Dataset entries:

..............................

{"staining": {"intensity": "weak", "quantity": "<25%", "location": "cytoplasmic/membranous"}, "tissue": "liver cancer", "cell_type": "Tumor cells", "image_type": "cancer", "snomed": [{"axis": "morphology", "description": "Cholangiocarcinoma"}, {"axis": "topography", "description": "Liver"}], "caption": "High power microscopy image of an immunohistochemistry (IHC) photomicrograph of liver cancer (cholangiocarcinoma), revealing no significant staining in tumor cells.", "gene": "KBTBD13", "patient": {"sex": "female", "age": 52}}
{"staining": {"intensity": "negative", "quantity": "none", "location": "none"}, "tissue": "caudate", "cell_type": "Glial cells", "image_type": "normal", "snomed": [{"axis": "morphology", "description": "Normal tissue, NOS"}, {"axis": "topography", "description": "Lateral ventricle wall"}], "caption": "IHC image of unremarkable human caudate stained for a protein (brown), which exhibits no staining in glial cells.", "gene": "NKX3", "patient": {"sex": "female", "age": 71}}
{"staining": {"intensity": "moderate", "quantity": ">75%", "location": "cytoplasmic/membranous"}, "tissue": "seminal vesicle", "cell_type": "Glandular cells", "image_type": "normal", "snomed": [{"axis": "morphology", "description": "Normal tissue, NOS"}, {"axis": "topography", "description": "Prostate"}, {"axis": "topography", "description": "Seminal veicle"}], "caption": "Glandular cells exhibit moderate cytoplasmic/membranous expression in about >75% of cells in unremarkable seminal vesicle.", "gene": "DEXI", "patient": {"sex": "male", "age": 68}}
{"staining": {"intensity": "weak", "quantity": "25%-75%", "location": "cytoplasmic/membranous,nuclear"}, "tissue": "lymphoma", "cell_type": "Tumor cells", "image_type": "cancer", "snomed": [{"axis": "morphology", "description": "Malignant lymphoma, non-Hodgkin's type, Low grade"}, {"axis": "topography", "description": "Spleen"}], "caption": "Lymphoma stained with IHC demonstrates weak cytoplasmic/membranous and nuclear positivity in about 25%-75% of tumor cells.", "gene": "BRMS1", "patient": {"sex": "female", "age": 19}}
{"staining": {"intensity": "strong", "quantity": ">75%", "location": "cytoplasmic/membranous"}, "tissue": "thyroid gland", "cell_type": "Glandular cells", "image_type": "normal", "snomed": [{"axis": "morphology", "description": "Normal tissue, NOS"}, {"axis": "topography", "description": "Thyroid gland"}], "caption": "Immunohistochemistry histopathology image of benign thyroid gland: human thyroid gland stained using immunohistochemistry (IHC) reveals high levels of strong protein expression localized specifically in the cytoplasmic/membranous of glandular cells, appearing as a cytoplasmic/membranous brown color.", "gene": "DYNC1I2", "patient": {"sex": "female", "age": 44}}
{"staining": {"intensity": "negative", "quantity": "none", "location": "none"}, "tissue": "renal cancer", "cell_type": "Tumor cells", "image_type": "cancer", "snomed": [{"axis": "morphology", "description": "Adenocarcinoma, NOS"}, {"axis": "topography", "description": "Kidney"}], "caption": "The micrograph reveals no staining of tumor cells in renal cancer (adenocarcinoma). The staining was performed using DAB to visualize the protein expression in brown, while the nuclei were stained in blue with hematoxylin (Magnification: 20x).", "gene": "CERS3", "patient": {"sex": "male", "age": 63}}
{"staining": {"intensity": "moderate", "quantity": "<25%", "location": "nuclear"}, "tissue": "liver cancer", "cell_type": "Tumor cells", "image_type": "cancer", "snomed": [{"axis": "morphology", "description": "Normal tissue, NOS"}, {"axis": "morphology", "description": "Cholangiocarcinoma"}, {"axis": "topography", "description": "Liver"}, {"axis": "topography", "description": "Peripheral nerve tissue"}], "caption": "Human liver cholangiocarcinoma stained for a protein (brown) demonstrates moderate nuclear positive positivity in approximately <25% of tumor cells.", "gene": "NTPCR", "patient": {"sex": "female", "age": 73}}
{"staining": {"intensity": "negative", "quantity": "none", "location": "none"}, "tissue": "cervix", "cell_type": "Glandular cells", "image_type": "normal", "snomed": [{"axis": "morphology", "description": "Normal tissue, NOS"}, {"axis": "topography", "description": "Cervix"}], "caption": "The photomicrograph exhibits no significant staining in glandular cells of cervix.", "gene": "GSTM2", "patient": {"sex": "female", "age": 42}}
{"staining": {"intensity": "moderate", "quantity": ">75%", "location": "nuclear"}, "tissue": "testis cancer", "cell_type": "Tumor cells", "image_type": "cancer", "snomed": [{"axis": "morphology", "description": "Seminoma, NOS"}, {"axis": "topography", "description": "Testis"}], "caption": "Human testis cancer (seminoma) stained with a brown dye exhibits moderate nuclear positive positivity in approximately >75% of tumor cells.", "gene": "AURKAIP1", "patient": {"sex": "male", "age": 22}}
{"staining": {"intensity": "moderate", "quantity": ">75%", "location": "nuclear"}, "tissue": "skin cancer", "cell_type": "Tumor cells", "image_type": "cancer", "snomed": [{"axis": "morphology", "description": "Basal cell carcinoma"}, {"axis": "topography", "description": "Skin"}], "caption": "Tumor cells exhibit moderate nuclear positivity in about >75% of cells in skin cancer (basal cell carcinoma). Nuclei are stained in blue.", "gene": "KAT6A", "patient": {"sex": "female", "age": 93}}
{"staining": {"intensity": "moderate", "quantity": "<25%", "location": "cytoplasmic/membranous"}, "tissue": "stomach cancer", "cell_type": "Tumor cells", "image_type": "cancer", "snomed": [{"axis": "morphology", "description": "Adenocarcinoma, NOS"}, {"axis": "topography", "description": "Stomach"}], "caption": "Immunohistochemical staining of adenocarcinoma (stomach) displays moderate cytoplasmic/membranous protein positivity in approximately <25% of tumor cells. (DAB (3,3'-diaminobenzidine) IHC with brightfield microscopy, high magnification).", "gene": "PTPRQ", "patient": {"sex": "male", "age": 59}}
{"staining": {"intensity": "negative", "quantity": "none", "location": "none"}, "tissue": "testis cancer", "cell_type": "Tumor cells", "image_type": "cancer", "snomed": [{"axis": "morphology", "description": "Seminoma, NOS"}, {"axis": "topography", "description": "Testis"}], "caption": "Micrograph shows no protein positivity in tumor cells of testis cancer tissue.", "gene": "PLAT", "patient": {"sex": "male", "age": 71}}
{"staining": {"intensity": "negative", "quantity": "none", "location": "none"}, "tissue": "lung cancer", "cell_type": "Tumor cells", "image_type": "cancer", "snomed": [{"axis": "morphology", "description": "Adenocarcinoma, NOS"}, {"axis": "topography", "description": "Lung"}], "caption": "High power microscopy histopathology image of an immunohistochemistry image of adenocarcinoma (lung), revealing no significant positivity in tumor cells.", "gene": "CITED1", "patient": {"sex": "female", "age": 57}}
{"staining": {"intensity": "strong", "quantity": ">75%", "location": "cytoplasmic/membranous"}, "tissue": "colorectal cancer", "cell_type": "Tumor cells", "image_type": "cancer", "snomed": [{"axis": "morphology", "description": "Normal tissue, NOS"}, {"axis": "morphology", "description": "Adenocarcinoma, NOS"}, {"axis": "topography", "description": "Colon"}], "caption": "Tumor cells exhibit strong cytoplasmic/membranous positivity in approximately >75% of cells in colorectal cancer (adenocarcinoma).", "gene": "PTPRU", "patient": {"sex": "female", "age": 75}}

..............................

◆ **WHAT TO PRODUCE**
The lines to return begin at the first line of the records and end at the line holding "image of unremarkable"; please return them exactly, including both, and nothing beyond.

◆ **EXERCISE RESULT**
{"staining": {"intensity": "weak", "quantity": "<25%", "location": "cytoplasmic/membranous"}, "tissue": "liver cancer", "cell_type": "Tumor cells", "image_type": "cancer", "snomed": [{"axis": "morphology", "description": "Cholangiocarcinoma"}, {"axis": "topography", "description": "Liver"}], "caption": "High power microscopy image of an immunohistochemistry (IHC) photomicrograph of liver cancer (cholangiocarcinoma), revealing no significant staining in tumor cells.", "gene": "KBTBD13", "patient": {"sex": "female", "age": 52}}
{"staining": {"intensity": "negative", "quantity": "none", "location": "none"}, "tissue": "caudate", "cell_type": "Glial cells", "image_type": "normal", "snomed": [{"axis": "morphology", "description": "Normal tissue, NOS"}, {"axis": "topography", "description": "Lateral ventricle wall"}], "caption": "IHC image of unremarkable human caudate stained for a protein (brown), which exhibits no staining in glial cells.", "gene": "NKX3", "patient": {"sex": "female", "age": 71}}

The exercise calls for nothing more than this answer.